I have read that a cache oblivious stack can be implemented using a doubling array.
Can someone please explain how the analysis makes each push and pop have a
1/B amortized I/O complexity?
A stack supports the following operations:
While these two operations can be performed using a singly-linked list with O(1) push and O(1) pop, it suffers from caching problems, since the stored elements are dispersed through memory. For this approach, we push to the front of the list, and pop from the front of the list.
We can use a dynamic array as our data structure, and push and pop to the end of the array. (We will keep track of the last filled position in the array as our index, and modify it as we push and pop elements).
Popping will be O(1) since we don't need to resize the array.
If there is an extra space at the end of the array, pushing will be O(1).
Problem is when we try to push an element but there is no space for it.
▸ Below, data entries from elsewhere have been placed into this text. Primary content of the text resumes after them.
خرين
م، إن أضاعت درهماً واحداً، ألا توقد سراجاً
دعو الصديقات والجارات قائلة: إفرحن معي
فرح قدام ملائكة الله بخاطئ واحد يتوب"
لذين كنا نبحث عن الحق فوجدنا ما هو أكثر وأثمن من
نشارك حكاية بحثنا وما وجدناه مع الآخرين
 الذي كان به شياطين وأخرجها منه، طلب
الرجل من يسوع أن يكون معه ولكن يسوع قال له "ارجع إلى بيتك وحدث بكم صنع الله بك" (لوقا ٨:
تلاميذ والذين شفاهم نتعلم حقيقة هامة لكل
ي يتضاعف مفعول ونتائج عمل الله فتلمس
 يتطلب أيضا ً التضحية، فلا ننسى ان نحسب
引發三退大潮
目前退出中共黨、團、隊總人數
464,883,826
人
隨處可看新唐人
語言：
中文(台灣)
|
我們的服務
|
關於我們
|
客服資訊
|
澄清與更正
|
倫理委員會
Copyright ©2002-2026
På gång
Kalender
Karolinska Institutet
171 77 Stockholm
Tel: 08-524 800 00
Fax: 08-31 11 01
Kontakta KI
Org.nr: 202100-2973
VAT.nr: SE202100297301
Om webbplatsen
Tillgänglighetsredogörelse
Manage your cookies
In this case we create a new array which is twice as large (2n), then copy each of the n elements over, followed by pushing the element.
Suppose we have an array which is already size n, but starts empty.
If I push n+1 elements onto the array, then the first n elements take O(1)*n = O(n) time.
The +1 element takes O(n) time, since it must build a new copy of the array.
So pushing n+1 elements into the array is O( 2n ), but we can get rid of the constant and just say it is O(n) or linear in the number of elements.
So while pushing a single element may take longer than a constant operation, pushing a large number of elements takes a linear amount of work.
The dynamic array is cache-friendly since all elements are a close to each other as possible, so multiple elements should be in the same cache-lines.
I would think standard stacks are cache-oblivious. You fault on only 1/B of the accesses because any sequence of push/pop must be adjacent addresses, so you can hit a new cache line only once every B operations. (Note: argument requires at least 2 cache lines to prevent thrashing.)